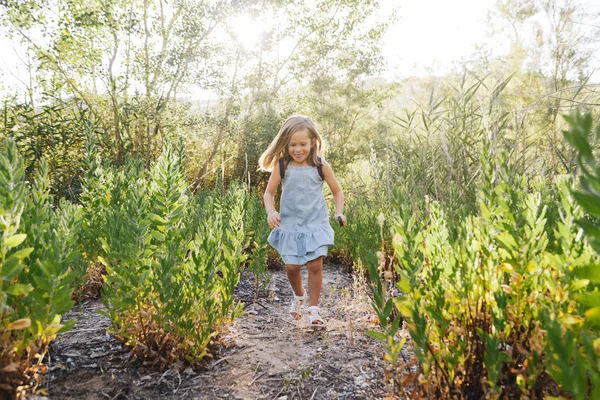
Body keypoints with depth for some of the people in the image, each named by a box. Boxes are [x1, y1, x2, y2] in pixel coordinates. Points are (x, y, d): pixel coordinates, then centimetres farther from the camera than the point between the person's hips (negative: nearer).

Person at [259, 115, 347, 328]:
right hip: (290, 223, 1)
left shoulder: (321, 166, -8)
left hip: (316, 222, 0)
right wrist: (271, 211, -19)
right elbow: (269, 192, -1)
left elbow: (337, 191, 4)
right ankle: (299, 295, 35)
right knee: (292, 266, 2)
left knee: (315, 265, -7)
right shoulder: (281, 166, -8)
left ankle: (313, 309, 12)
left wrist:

___

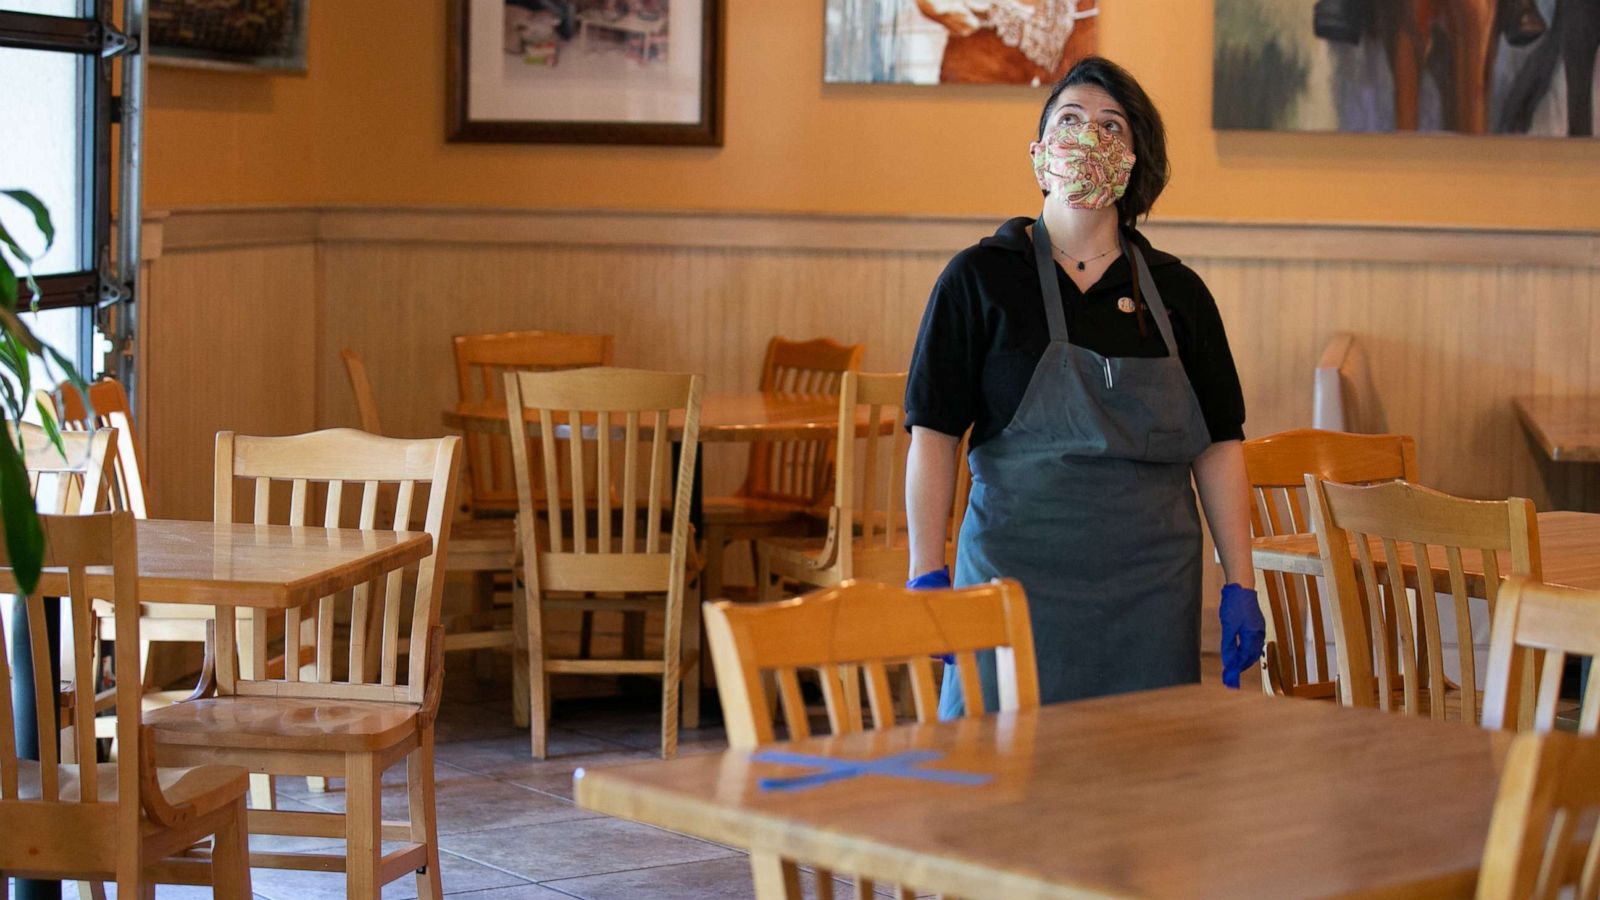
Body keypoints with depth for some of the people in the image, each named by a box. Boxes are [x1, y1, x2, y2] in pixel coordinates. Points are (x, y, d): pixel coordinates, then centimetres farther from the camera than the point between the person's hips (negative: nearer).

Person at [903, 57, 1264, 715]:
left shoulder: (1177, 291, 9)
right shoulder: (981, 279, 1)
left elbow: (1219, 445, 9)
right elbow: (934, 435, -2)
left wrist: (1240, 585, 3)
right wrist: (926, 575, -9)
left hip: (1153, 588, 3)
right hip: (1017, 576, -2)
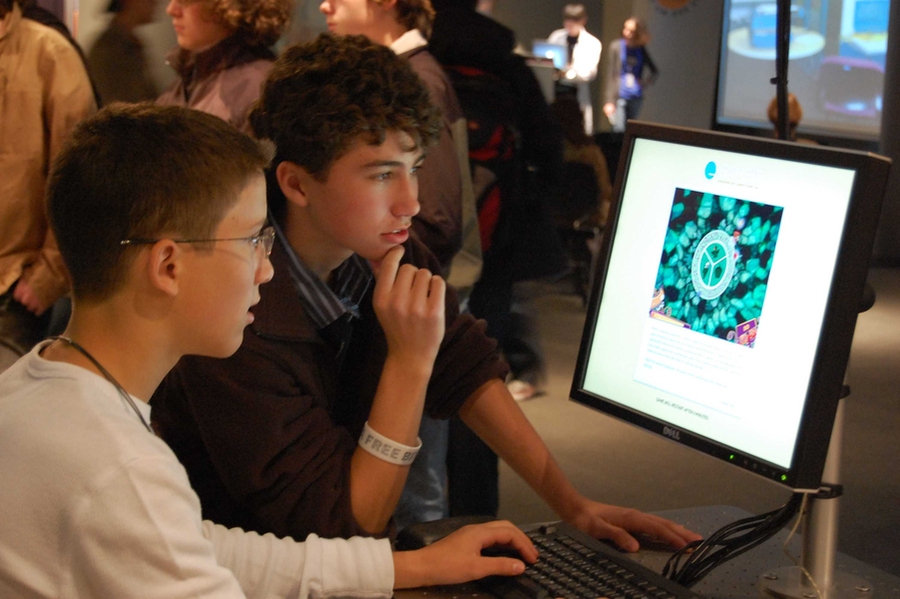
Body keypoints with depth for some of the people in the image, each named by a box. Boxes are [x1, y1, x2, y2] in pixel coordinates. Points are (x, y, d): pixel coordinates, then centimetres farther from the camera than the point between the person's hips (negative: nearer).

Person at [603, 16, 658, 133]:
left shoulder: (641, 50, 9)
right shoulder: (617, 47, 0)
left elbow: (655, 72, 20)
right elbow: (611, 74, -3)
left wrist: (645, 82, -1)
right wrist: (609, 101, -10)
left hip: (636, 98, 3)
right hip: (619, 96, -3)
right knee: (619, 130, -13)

___

# Required action
Put the records from the line with "right elbow: (611, 74, -3)" to the line with "right knee: (619, 130, -13)", both included, into a JSON list of strings with one string per line and blank lines left out.

# Exercise response
[
  "right elbow: (611, 74, -3)",
  "left wrist: (645, 82, -1)",
  "right wrist: (609, 101, -10)",
  "left hip: (636, 98, 3)",
  "right hip: (619, 96, -3)",
  "right knee: (619, 130, -13)"
]